Real-world evidence generation and non-interventional studies are often more efficient than, and can be complementary to, interventional trials. For the Floodlight programme, non-interventional studies and real-world evidence generated with Floodlight MS serves to complement assessment of Floodlight test technology in more formal clinical trial settings. Research is also being conducted to improve the clinical utility of the test suite, support clinical analysis, develop quality control features, and advance the understanding of sensor data .
The development path outlined here culminated in the release of Floodlight MS, which contains the five assessments registered as SaMD. Additional features, such as the Patient Journal, designed to help users reach the outcome of improved care conversations, are grouped separately and are thus able to be more frequently and flexibly iterated and improved upon based on user feedback, without necessitating resubmission to regulatory authorities. This continual iteration is enabled by recurring development cycles, which allow improvements to be implemented frequently, generating updated versions several times throughout the year. Floodlight MS is set to continue evolving, and thus certain topics covered in this paper may be revisited as knowledge advances.
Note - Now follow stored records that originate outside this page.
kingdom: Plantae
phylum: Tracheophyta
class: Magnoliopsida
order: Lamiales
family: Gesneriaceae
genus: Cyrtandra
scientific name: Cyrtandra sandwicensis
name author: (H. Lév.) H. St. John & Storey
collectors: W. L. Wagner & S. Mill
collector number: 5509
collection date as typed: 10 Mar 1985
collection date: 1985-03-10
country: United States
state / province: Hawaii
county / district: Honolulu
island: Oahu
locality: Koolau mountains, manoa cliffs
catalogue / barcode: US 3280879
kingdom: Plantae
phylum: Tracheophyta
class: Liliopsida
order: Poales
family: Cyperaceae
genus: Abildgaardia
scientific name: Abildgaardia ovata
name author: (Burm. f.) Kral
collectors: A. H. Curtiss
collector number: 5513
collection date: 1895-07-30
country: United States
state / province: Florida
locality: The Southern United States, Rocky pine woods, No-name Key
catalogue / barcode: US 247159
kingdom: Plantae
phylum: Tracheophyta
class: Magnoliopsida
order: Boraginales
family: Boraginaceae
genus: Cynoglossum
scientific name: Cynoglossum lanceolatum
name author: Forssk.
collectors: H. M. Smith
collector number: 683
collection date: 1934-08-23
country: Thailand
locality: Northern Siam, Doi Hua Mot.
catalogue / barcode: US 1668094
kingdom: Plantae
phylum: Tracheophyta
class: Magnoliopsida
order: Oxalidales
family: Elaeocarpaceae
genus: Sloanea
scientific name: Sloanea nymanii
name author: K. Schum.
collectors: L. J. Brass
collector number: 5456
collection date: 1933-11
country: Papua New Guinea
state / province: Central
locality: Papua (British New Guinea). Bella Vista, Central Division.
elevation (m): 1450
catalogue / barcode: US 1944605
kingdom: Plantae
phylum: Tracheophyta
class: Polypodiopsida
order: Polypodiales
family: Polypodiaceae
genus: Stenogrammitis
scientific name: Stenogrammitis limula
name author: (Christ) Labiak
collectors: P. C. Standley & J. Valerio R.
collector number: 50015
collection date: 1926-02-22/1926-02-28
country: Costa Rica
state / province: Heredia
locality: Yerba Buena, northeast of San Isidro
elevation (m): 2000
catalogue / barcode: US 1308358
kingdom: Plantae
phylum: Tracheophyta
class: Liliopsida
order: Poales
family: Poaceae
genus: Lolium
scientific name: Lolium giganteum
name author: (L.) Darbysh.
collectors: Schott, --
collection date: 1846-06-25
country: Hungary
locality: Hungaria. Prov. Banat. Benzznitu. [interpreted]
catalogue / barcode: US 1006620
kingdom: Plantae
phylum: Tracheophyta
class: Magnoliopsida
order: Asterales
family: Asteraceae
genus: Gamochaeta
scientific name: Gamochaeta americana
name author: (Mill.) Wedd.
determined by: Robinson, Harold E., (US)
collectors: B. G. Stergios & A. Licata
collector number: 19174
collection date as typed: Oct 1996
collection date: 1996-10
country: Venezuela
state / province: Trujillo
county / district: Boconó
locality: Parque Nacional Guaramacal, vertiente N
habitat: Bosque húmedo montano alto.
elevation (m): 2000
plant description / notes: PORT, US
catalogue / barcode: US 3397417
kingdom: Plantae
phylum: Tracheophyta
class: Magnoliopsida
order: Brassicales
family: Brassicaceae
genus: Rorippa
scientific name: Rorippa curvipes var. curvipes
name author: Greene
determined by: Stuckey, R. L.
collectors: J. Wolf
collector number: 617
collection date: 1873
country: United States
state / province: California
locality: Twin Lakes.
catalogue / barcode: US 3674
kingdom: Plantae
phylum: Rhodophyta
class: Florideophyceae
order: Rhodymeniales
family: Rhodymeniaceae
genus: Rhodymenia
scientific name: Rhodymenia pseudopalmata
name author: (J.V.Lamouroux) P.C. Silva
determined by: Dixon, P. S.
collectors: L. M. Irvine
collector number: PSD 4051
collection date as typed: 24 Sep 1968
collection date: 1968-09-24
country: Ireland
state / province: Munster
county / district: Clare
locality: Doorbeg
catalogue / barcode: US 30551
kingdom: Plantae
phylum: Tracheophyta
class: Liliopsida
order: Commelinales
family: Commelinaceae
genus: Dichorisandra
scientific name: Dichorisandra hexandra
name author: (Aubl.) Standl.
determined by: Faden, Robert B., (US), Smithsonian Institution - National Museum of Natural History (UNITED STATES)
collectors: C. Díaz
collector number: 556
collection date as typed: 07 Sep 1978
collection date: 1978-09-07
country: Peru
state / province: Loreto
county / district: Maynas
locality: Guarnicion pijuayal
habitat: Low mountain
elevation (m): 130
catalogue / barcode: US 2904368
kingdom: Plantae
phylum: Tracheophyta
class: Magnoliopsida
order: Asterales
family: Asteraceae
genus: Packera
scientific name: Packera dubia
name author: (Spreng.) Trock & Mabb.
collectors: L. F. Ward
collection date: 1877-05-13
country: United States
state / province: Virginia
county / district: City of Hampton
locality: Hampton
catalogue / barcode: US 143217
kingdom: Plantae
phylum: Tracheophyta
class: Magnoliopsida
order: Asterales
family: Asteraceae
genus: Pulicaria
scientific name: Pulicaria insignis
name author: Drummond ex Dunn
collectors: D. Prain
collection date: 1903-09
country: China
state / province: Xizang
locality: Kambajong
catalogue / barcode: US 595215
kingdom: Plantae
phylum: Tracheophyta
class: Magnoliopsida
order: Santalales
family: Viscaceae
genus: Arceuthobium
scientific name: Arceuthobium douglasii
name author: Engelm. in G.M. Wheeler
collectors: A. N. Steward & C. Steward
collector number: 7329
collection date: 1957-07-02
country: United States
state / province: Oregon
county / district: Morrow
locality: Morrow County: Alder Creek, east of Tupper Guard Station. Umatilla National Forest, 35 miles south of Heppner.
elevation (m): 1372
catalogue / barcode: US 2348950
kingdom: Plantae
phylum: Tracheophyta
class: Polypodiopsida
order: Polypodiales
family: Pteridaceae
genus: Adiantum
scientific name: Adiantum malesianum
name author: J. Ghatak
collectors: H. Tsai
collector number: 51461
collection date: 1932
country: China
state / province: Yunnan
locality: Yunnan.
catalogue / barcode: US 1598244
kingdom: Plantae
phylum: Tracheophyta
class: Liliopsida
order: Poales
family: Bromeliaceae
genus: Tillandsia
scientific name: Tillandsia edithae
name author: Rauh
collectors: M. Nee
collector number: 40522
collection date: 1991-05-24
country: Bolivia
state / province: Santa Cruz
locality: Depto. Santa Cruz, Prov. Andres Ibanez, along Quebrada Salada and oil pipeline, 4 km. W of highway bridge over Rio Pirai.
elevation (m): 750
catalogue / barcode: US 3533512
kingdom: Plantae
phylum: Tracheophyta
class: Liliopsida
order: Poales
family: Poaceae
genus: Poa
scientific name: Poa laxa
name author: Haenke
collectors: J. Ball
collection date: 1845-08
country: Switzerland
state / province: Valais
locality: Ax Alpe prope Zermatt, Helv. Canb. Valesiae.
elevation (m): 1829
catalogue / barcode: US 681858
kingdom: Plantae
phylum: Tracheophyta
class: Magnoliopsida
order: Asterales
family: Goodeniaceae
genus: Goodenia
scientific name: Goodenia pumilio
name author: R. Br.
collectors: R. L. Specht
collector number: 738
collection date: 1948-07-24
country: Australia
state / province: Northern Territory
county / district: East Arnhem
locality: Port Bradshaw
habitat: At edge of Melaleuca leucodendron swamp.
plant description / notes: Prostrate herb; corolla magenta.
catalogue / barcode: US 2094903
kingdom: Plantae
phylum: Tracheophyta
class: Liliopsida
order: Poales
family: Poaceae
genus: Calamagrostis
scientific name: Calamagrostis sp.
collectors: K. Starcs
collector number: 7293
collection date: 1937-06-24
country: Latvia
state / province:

The use of different technical deployment models, tailoring the means by which the solution is provided, may also provide the flexibility needed to meet local regulatory requirements and enable interoperability and integration in a complex and fragmented electronic health records landscape . Three deployment models were designed for Floodlight MS: (i) a standalone solution with an HCP-facing web-based portal for data access, (ii) a standalone solution that can be integrated with electronic health records, and (iii) a software development kit (SDK). The SDK enables rapid, tailored integration of the Floodlight MS assessments into a third-party solution, for example into the DreaMS digital research tool advanced by the Research Center for Clinical Neuroimmunology and Neuroscience, Basel (RC2NB) . The SDK approach also allows for integration into solutions developed in-house. Tailoring the deployment model for a digital solution may enable greater interoperability and the capability to address diverse and local needs on a greater scale.